Buy Your Own Aircraft Carrier
Vodalian writes "Distinction as the last surviving Aircraft Carrier built in England for WW II and commissioned as the HMS Vengeance in late 1944, this unique vessel served the British then the Australian Navy as HMAS Vengeance prior to her sale to Brazil In 1956. Undergoing reconstruction and overhaul in Rotterdam from 1957 to 1960 she was commissioned as the Minas Gerais in December of that year. During her service with the Brazilian Navy she was overhauled from 1976 to 1980 completing a 5-year refit in 1981. She was decommissioned on the 16th of October 2001 and is currently for sale."
Seriously, that thing would make one hell of a house. You could just more it up to a dock. Barge on the Seine my butt. I want an aircraft carrier in New York Harbor.
On second thought that would make one hell of a target for terrorists. Better put it somewhere in New Jersey.
Galium Arsenide is the material of the future, and always will be.

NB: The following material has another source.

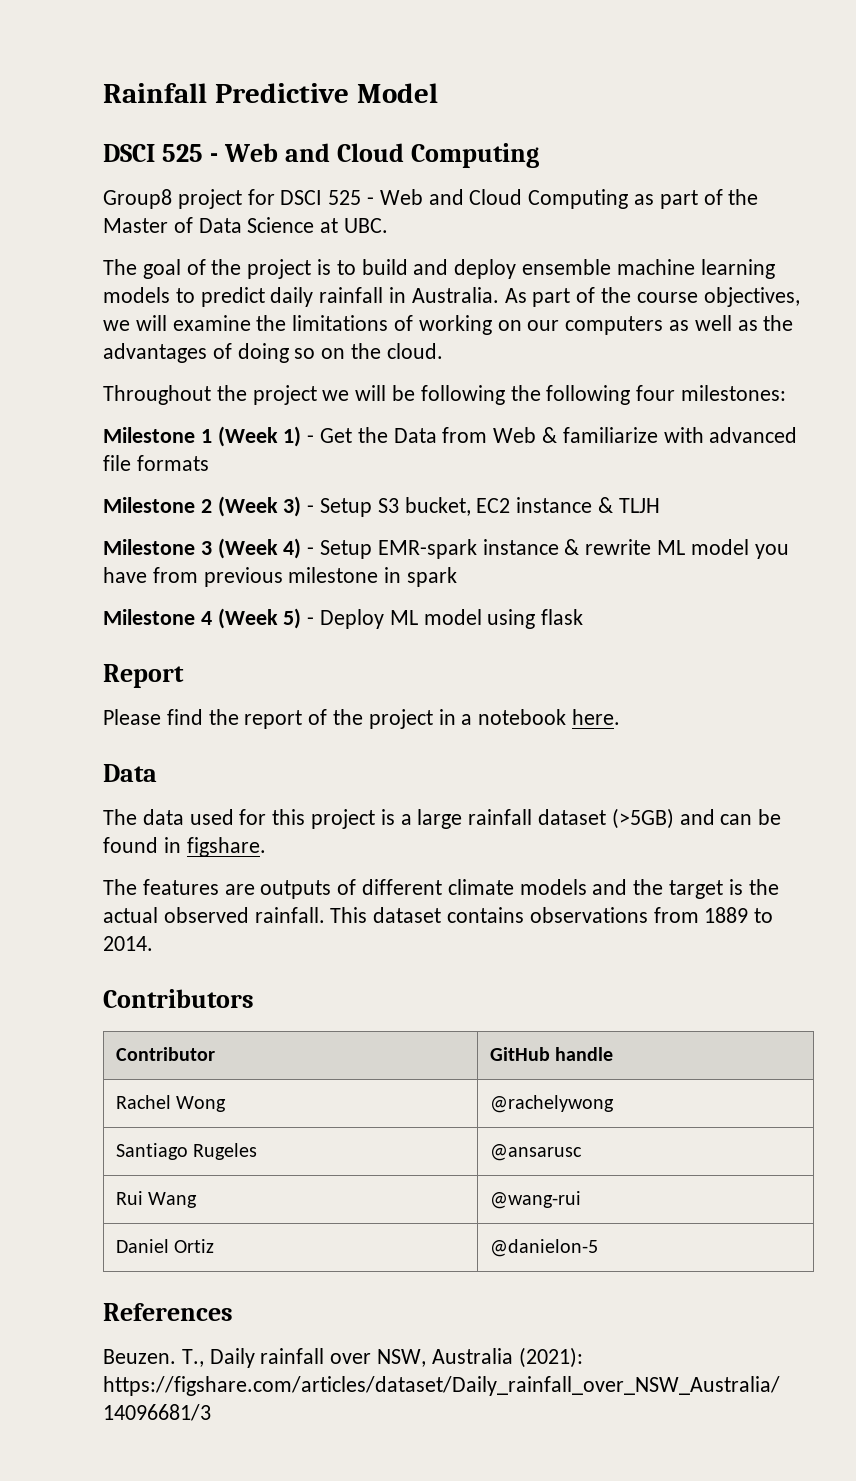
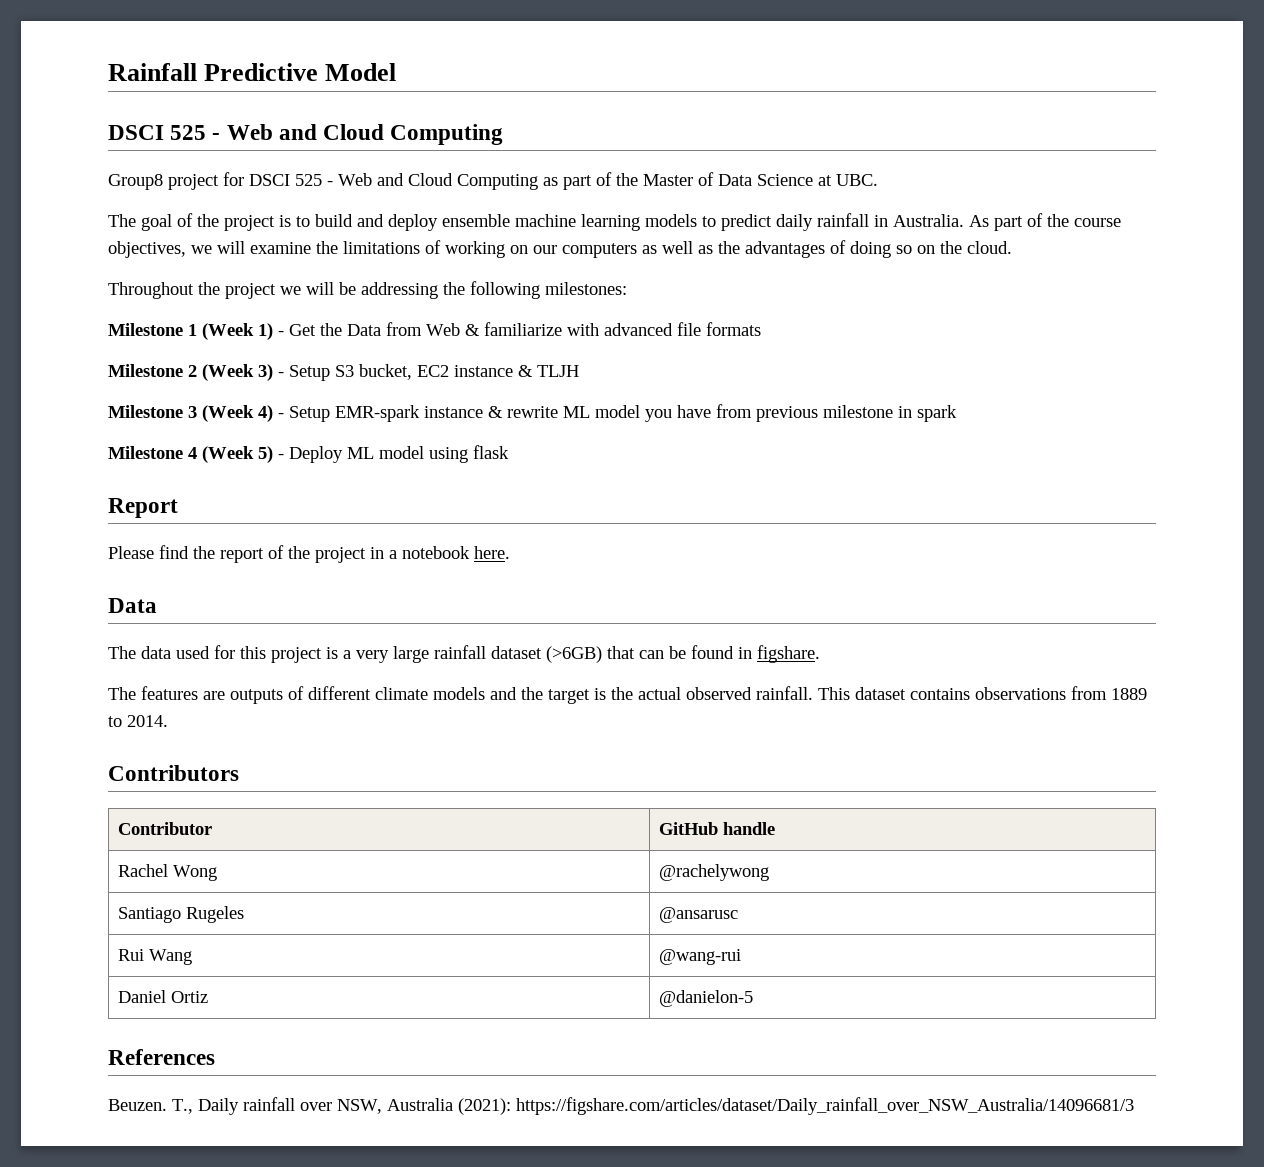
[420,385,505,405] following -> [361,282,438,299] addressing
[636,385,676,401] four -> (540, 290) none
(412, 819) none -> [356,650,389,663] very
[611,808,715,829] (>5GB) and -> [546,646,635,663] (>6GB) that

Thankfully new UK carriers don't have catapults, we switched to the ski jump style a while back which is much friendlier for the airframe and allows a greater take off weight, especially when coupled with BAE Harriers (or indeed a JSF).
:o)
Of course at one point we were even thinking of doing away with flight decks on carriers - there was an experimental sky hook system to catch a flying Harrier on a smaller ship. Thankfully abandoned due to sanity returning and the drugs wearing off
Beep beep.
The original owner of this carrier is currently starting work on two really _big_ carriers as part of a scheme to switch from a military geared to fight World War 3 on the Rhine to a highly mobile force capable of dropping in on people at short notice and spoiling their day. Consequently, three Falklands-vintage carriers will soon be on the market for any dictator on good enough terms with London... So if anyone's planning to buy this carrier, do remember that in a couple of years your neighbour could be planning to buy a whole fleet ;-)
Real Daleks don't climb stairs - they level the building.
I hear that Sealand makes a profit... would it be possible to stick an aircraft carrier in the middle of the ocean and stick web servers on it? Perhaps the jurisdictional issues would be more complex than with Sealand.
-- Ed Avis ed@membled.com
Make its average density greater than water.